Na primeira exibição mundial do filme, em Los Angeles, Margot Robbie é questionada novamente sobre a diferença entre a indústria atual e a do fim da década de 1920. "Bem, tem bem menos drogas hoje em dia", dispara a estrela. "Infelizmente, é verdade", completa Brad Pitt arrancando gargalhadas de todos os presentes.
"Babilônia" tenta também englobar questões como o racismo na Hollywood do início do século passado ao utilizar o personagem de Jovan Adepo, um trompetista de jazz que começa a ascender na carreira com a utilização do som no cinema ?mas ao custo de se submeter a pedidos de produtores racistas, como passar graxa no rosto durante certa filmagem. "Queria mostrar o quão sujo era por trás das câmeras, que Hollywood não era tão limpinha assim quanto muita gente pensava", ressalta o diretor e roteirista.
Ao mesmo tempo, Nellie e Conrad começam a enfrentar as dificuldades geradas pela nova tecnologia do cinema. Em uma cena, a atriz tenta exaustivamente interpretar uma simples frase, enquanto o câmera, trancado em um caixão de madeira para abafar o barulho do aparelho, morre ?literalmente? de calor. Já o maior astro do cinema mudo vira alvo de piadas ao lançar seu primeiro trabalho com falas e testemunha uma plateia rindo dos seus diálogos dramáticos em um romance.
"Essa transição já foi dramatizada antes, mas sinto que não havíamos visto ainda o tamanho da catástrofe para tantas pessoas trabalhando nos filmes", diz Damien Chazelle. "Existiram pessoas que conseguiram suportar a transição e outros que não sobreviveram ao novo cenário. Você assiste a elas se adaptando ou se destruindo", explica Robbie, que teve dúvidas ao aceitar o papel no longa.

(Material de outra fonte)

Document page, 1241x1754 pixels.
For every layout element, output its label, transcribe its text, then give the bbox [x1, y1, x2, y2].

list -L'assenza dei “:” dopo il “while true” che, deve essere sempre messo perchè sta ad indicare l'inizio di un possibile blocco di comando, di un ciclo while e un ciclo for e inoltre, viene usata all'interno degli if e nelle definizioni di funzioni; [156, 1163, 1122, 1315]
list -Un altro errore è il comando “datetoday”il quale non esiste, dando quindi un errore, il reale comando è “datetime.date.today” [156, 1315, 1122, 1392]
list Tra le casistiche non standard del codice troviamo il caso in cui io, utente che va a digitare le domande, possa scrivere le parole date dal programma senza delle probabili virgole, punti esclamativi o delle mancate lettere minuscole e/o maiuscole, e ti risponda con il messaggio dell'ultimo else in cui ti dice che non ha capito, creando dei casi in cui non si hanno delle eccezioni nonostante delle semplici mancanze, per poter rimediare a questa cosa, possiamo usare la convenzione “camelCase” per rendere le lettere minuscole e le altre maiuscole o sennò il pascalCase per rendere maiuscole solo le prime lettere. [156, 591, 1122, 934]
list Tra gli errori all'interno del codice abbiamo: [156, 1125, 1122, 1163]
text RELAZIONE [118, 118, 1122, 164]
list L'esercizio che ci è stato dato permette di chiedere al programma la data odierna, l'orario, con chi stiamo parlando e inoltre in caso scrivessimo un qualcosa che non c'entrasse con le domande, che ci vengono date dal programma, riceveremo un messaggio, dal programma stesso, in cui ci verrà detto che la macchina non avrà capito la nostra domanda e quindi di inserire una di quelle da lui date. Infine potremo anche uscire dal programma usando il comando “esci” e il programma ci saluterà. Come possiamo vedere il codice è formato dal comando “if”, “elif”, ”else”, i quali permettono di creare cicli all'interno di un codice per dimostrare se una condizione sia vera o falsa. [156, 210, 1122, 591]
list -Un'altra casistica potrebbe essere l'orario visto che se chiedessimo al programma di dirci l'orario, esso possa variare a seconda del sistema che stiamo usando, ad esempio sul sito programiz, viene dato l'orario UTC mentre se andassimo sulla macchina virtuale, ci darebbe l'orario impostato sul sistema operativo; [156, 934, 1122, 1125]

"Quando li o roteiro e as cenas da minha personagem, pensei: 'Isso é muito insano. Como diabos vou fazer isso?' Era aterrorizante e fascinante, tanto que não via a hora de mergulhar no papel", confessa a atriz, que, entre vômitos e linhas de cocaína, precisou encenar uma briga de Nellie bêbada contra uma cascavel.

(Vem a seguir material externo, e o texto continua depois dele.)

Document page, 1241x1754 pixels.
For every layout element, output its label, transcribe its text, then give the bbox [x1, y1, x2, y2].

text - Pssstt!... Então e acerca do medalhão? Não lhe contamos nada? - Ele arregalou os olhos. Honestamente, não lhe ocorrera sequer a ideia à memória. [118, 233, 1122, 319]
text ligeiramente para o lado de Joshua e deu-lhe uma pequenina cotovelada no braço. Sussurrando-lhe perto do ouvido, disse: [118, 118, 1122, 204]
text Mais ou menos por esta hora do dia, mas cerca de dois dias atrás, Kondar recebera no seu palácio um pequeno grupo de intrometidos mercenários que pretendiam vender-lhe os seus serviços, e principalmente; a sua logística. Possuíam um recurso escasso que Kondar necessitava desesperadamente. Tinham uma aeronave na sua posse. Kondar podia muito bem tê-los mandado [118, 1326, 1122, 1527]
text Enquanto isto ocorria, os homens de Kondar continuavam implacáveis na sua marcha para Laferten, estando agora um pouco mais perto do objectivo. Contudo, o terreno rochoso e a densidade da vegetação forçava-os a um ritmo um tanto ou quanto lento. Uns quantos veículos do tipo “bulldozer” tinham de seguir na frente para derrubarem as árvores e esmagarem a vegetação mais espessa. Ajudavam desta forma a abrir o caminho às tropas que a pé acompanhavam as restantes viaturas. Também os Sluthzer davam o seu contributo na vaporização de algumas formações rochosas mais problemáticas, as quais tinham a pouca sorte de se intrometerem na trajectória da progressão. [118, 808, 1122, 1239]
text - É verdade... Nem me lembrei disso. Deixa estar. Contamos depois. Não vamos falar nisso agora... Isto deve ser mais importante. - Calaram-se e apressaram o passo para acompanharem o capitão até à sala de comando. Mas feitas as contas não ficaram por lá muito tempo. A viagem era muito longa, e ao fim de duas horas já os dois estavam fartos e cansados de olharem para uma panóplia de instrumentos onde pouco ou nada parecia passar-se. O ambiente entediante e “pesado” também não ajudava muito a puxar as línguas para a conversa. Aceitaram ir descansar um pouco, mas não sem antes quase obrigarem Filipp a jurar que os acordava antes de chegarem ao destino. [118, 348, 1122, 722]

"Tive de confiar cegamente no meu diretor. Pensei neste papel como uma trapezista que sabia da existência de uma rede de segurança. Podia fazer todos os números, pois sabia que ele me seguraria e me ajudaria a melhorar minha atuação."

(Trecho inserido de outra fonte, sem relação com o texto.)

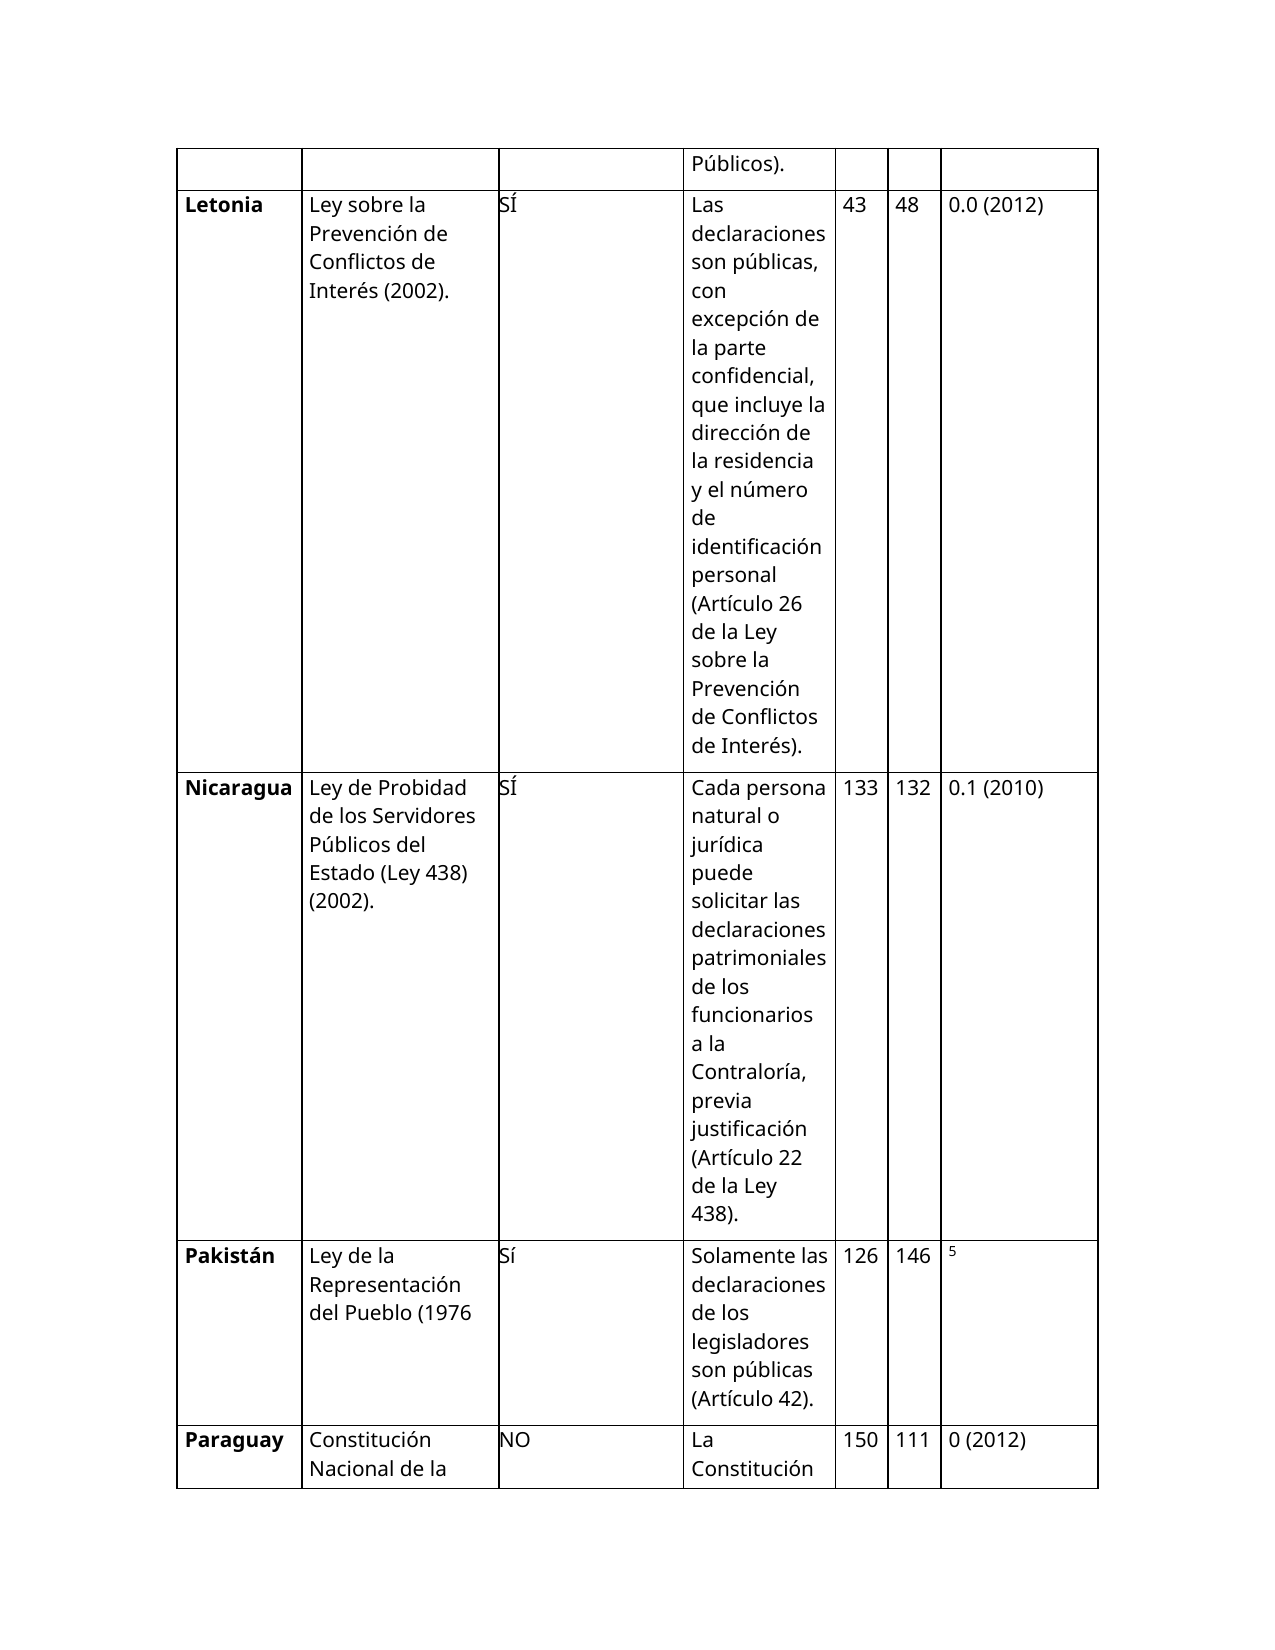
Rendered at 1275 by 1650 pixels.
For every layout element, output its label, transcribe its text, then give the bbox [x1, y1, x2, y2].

table_cell Nicaragua [178, 773, 301, 1240]
table_cell [303, 149, 498, 189]
table_cell La Constitución [684, 1426, 835, 1488]
table_cell Pakistán [178, 1241, 301, 1424]
table_cell SÍ [500, 773, 683, 1240]
table_cell Solamente las declaraciones de los legisladores son públicas (Artículo 42). [684, 1241, 835, 1424]
table_cell 150 [836, 1426, 887, 1488]
table_cell Letonia [178, 191, 301, 772]
table_cell Las declaraciones son públicas, con excepción de la parte confidencial, que incluye la dirección de la residencia y el número de identificación personal (Artículo 26 de la Ley sobre la Prevención de Conflictos de Interés). [684, 191, 835, 772]
table_cell Públicos). [684, 149, 835, 189]
table_cell 146 [889, 1241, 940, 1424]
table_cell Ley sobre la Prevención de Conflictos de Interés (2002). [303, 191, 498, 772]
table_cell [500, 149, 683, 189]
table_cell NO [500, 1426, 683, 1488]
table_cell 111 [889, 1426, 940, 1488]
table_cell [942, 149, 1097, 189]
table_cell [889, 149, 940, 189]
table_cell 5 [942, 1241, 1097, 1424]
table_cell Ley de Probidad de los Servidores Públicos del Estado (Ley 438) (2002). [303, 773, 498, 1240]
table_cell Sí [500, 1241, 683, 1424]
table_cell 0.0 (2012) [942, 191, 1097, 772]
table_cell [178, 149, 301, 189]
table_cell 132 [889, 773, 940, 1240]
table_cell Ley de la Representación del Pueblo (1976 [303, 1241, 498, 1424]
table_cell Paraguay [178, 1426, 301, 1488]
table_cell SÍ [500, 191, 683, 772]
table_cell 0.1 (2010) [942, 773, 1097, 1240]
table_cell [836, 149, 887, 189]
table_cell Cada persona natural o jurídica puede solicitar las declaraciones patrimoniales de los funcionarios a la Contraloría, previa justificación (Artículo 22 de la Ley 438). [684, 773, 835, 1240]
table_cell 133 [836, 773, 887, 1240]
table_cell 0 (2012) [942, 1426, 1097, 1488]
table_cell 126 [836, 1241, 887, 1424]
table_cell Constitución Nacional de la [303, 1426, 498, 1488]
table_cell 48 [889, 191, 940, 772]
table_cell 43 [836, 191, 887, 772]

Mas essa dedicação teve um preço. "Nellie me deixou em frangalhos", diz Robbie. "Ela exigiu muito de mim física, mental e emocionalmente. Parece que passei três meses turbinada com açúcar e, depois disso, fiquei destruída". Por sorte, a atriz teve dois meses entre o fim das filmagens de "Babilônia" e o início dos trabalhos na frente da câmera em "Barbie", no qual trabalha também como produtora.
"Consegui me recompor antes de começar a filmar. Ainda bem, pois Barbie é uma personagem diferente de Nellie em todos os sentidos".